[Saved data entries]
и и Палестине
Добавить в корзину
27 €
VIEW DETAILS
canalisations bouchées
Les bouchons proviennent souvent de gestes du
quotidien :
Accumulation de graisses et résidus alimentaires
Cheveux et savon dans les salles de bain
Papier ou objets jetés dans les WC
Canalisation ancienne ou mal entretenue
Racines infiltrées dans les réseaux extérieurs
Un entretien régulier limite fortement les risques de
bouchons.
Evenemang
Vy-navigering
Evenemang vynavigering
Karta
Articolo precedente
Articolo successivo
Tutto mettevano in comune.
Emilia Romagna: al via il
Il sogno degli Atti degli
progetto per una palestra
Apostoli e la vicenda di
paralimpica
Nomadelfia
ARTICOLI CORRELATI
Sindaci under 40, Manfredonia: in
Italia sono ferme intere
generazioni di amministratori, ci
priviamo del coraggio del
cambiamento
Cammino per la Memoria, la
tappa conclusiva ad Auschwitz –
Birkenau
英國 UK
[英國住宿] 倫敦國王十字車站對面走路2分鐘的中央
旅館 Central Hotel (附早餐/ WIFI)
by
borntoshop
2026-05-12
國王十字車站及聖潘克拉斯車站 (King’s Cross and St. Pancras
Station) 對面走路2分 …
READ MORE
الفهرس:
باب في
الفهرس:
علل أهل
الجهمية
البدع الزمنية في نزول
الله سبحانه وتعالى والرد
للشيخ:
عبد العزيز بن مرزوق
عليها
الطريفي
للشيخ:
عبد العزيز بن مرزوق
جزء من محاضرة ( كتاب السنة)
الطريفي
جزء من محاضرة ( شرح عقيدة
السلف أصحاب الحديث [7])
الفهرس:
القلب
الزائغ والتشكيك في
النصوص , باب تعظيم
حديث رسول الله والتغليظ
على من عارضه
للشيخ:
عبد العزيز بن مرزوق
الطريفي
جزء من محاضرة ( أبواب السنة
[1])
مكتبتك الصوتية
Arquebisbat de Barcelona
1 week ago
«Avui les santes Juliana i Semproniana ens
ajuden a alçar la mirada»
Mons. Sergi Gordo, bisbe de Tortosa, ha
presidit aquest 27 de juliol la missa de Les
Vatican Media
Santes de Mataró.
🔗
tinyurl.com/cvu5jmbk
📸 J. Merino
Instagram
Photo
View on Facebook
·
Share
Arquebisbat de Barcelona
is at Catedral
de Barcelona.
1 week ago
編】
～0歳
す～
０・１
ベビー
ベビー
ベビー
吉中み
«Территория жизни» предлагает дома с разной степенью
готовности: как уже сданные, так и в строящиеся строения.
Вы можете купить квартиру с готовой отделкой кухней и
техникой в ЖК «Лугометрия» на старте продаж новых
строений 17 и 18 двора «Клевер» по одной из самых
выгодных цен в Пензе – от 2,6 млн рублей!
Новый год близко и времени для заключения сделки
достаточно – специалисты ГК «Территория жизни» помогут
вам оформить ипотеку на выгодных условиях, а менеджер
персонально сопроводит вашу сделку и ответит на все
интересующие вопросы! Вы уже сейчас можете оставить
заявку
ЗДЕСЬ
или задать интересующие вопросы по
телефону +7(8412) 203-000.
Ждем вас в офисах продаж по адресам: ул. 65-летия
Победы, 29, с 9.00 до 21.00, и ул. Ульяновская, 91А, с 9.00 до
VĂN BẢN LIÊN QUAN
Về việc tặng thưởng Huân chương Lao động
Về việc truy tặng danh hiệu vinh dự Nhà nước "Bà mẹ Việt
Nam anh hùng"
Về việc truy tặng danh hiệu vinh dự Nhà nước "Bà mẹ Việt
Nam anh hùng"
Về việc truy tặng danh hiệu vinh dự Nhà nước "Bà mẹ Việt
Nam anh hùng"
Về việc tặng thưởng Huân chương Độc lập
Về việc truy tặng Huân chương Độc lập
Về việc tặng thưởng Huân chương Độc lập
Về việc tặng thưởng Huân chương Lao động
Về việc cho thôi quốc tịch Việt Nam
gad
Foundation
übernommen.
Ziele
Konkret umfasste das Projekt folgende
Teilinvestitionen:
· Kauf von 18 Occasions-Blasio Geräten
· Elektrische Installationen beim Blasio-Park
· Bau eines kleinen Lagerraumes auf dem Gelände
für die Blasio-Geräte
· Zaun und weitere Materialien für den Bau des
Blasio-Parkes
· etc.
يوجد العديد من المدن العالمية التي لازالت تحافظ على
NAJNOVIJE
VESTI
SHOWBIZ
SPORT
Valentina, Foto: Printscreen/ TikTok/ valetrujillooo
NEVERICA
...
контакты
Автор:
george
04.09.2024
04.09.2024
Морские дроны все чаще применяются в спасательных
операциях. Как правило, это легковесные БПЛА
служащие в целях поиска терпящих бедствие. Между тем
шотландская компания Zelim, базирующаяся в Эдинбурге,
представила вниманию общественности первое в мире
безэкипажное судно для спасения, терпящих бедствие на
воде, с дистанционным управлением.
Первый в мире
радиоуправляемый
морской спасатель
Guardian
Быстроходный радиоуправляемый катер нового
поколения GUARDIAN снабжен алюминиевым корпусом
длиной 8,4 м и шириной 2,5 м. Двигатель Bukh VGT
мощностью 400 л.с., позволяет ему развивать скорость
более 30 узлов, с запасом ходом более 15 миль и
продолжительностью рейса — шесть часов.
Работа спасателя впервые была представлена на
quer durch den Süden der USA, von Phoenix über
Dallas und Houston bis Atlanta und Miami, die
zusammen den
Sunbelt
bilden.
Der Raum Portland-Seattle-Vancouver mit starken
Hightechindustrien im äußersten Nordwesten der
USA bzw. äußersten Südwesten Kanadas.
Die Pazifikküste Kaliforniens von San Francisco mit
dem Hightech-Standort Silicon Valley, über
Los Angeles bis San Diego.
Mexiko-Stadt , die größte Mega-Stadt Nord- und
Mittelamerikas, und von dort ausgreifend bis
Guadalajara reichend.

WHAT THE TASK ASKS =>
Quote the records above from their first line through the line containing "с разной степенью", both ends included.

ANSWER TO THIS TASK =>
и и Палестине
Добавить в корзину
27 €
VIEW DETAILS
canalisations bouchées
Les bouchons proviennent souvent de gestes du
quotidien :
Accumulation de graisses et résidus alimentaires
Cheveux et savon dans les salles de bain
Papier ou objets jetés dans les WC
Canalisation ancienne ou mal entretenue
Racines infiltrées dans les réseaux extérieurs
Un entretien régulier limite fortement les risques de
bouchons.
Evenemang
Vy-navigering
Evenemang vynavigering
Karta
Articolo precedente
Articolo successivo
Tutto mettevano in comune.
Emilia Romagna: al via il
Il sogno degli Atti degli
progetto per una palestra
Apostoli e la vicenda di
paralimpica
Nomadelfia
ARTICOLI CORRELATI
Sindaci under 40, Manfredonia: in
Italia sono ferme intere
generazioni di amministratori, ci
priviamo del coraggio del
cambiamento
Cammino per la Memoria, la
tappa conclusiva ad Auschwitz –
Birkenau
英國 UK
[英國住宿] 倫敦國王十字車站對面走路2分鐘的中央
旅館 Central Hotel (附早餐/ WIFI)
by
borntoshop
2026-05-12
國王十字車站及聖潘克拉斯車站 (King’s Cross and St. Pancras
Station) 對面走路2分 …
READ MORE
الفهرس:
باب في
الفهرس:
علل أهل
الجهمية
البدع الزمنية في نزول
الله سبحانه وتعالى والرد
للشيخ:
عبد العزيز بن مرزوق
عليها
الطريفي
للشيخ:
عبد العزيز بن مرزوق
جزء من محاضرة ( كتاب السنة)
الطريفي
جزء من محاضرة ( شرح عقيدة
السلف أصحاب الحديث [7])
الفهرس:
القلب
الزائغ والتشكيك في
النصوص , باب تعظيم
حديث رسول الله والتغليظ
على من عارضه
للشيخ:
عبد العزيز بن مرزوق
الطريفي
جزء من محاضرة ( أبواب السنة
[1])
مكتبتك الصوتية
Arquebisbat de Barcelona
1 week ago
«Avui les santes Juliana i Semproniana ens
ajuden a alçar la mirada»
Mons. Sergi Gordo, bisbe de Tortosa, ha
presidit aquest 27 de juliol la missa de Les
Vatican Media
Santes de Mataró.
🔗
tinyurl.com/cvu5jmbk
📸 J. Merino
Instagram
Photo
View on Facebook
·
Share
Arquebisbat de Barcelona
is at Catedral
de Barcelona.
1 week ago
編】
～0歳
す～
０・１
ベビー
ベビー
ベビー
吉中み
«Территория жизни» предлагает дома с разной степенью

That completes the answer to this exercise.